Há duas semanas há um debate nos sites das revistas Foreign Policy e Slate sobre filmes a respeito de relações internacionais. Começou com uma lista de produções que tratam do tema, preparada por Stephen Walt. Ela levou a reações de Fred Kaplan e Daniel Drezner, cada um com suas próprias sugestões. Amigos me encaminharam a discussão e pediram meus palpites.
Aí vão. Limitados a 10 filmes – poderiam ser 100. Meu critério é que a produção precisa estimular a reflexão e não ser simplesmente um enredo ambientado em determinado conflito/período histórico. Quem também quiser brincar, poste suas listas nos comentários.

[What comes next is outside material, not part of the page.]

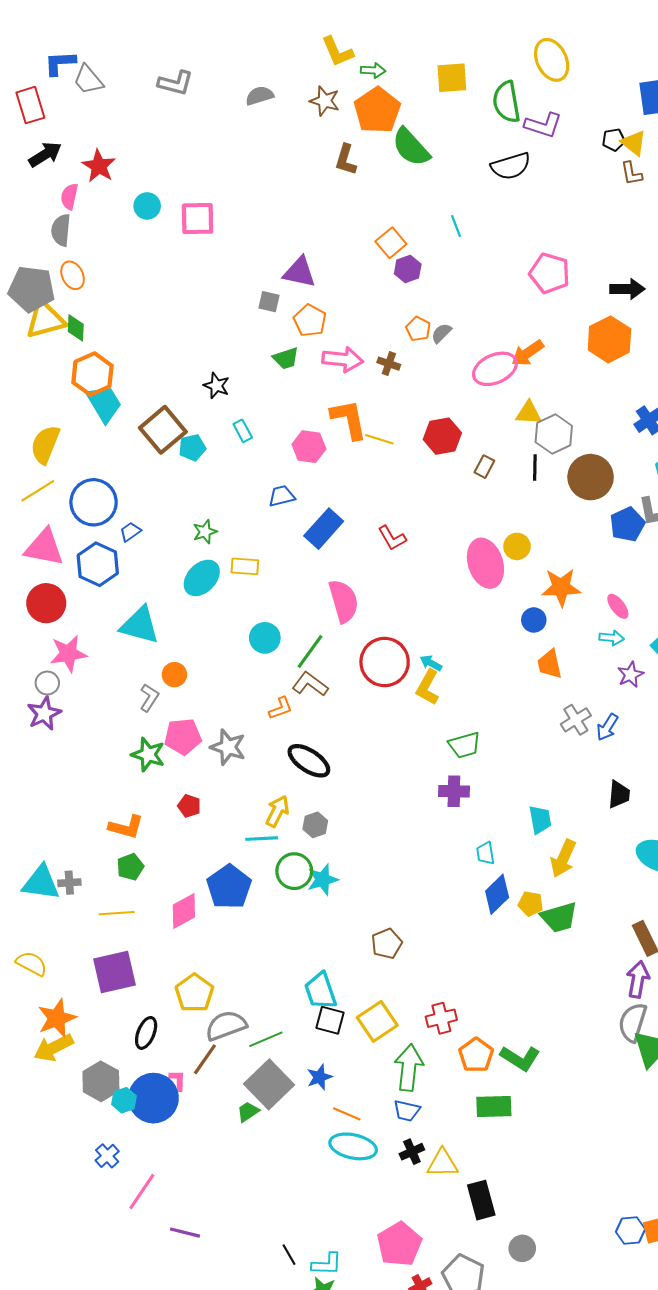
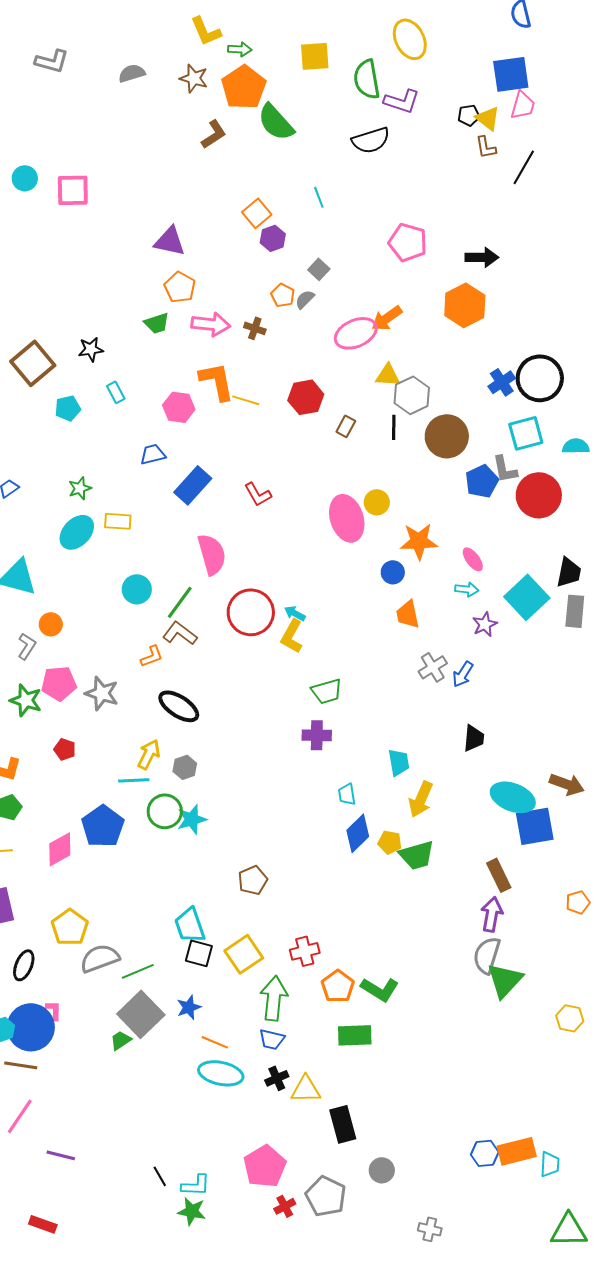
brown L-shape: (346, 160) -> (214, 134), turned -140
gray square: (269, 302) -> (319, 269), moved, turned 30
black star: (216, 386) -> (91, 349), turned -30
brown square: (163, 430) -> (33, 363), moved
brown line: (205, 1059) -> (21, 1065), moved, turned 64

Se a conversa for boa, depois escrevo uma sobre obras literárias:
10. Jogos do Poder (Charlie´s Wilson War)
Aaron Sorkin, o criador da cultuada série de TV “The West Wing”, escreveu este pequeno e interessantíssimo filme sobre o deputado americano mulherengo e fanfarrão que foi um dos principais formuladores da guerra secreta que a CIA travou contra a URSS no Afeganistão. Bem-humorado e inteligente debate sobre como um tema de política externa entra e sai da agenda governamental.
9. O Americano Tranqüilo
Adaptação contemporânea, pós-11 de setembro, do romance que Graham Greene escreveu na década de 1950 sobre o início do envolvimento americano no Vietnã. A história corre como um triângulo amoroso entre uma dançarina vietnamita, um idealista funcionário da assistência humanitária e dos EUA e um veterano e desiludido jornalista inglês, que descobrirá que a ingenuidade pode ser mais perigosa do que a maldade, e que às vezes para se manter humano é preciso tomar partido.
8. A Batalha de Argel
O drama de Gillo Pontecorvo sobre a guerra de Independência da Argélia ganhou súbita relevância após o 11 de setembro, mostrando sua atualidade como um olhar sobre terrorismo, contra-insurgência, guerras assimétricas e outros temas da agenda contemporânea – mesmo que a visão política do diretor seja muito distante daquela de Washington.
7. Sob a Névoa da Guerra
Estupendo documentário-entrevista com o ex-secretário de Defesa dos EUA, Robert MacNamara, no qual ele rememora com notável autocrítica sua participação em grandes acontecimentos históricos, como a Segunda Guerra Mundial, a Guerra Fria, a crise dos mísseis cubanos e o Vietnã. E alerta: a racionalidade, sozinha, não irá nos salvar.

6. Valsa com Bashir
Devo a vocês uma resenha (para breve) desta animação israelense sobre os traumas e esquecimentos de um homem que, quando jovem, participou da invasão de seu país ao Líbano e se esforçou para esquecer seu papel pouco heróico nos massacres daquele conflito.
5. O Leopardo
Luchino Visconti adapta o romance do príncipe de Lampedusa numa reflexão irônica sobre os impasses e contradições das guerras de unificação da Itália e da decadência da aristocracia num mundo em que algo precisa mudar para que tudo permaneça o mesmo. Vale complementar com outra maravilha do diretor, “Senso” (Sedução da Carne), que trata do mesmo tema pela ótica do amor de uma condessa italiana por um militar austríaco.
4. Diários de Motocicleta
Se você é um jovem latino-americano que acredita que as fronteiras do continente são uma mera artificialidade e que é preciso o esforço para superar as limitações de classe social e os preconceitos culturais... Este é seu filme. Esqueça o fato do protagonista ser um Che Guevara ainda imberbe, na verdade os personagens somos todos nós, ou pelo menos os nossos sonhos.

3. Apocalipse Now
Francis Ford Coppola adaptou para o contexto da Guerra do Vietnã a novela de Joseph Conrad sobre “O Coração das Trevas” do colonialismo europeu no Congo. O resultado é um filme assustador sobre a loucura bélica que habita o coração humano e os lugares escuros da História.
2. Lawrence da Arábia
Inesquecível épico de David Lean sobre o oficial britânico que estimulou a rebelião dos árabes contra o Império Otomano, durante a I Guerra Mundial, lançando uma ousada guerrilha que mudou a região – mas viu seus ideais de liberdade naufragarem na realidade da partilha neo-colonial do Oriente Médio, quando Grã-Bretanha e França dividiram os espólios da potência derrotada.

1. A Grande Ilusão
Obra-prima pacifista de Jean Renoir, ambientada na I Guerra Mundial, na qual um grupo de aviadores franceses tenta escapar de uma prisão alemã. Belíssima discussão sobre nacionalismos, classes sociais, solidariedade e os outros fatores que levam à guerra e à paz.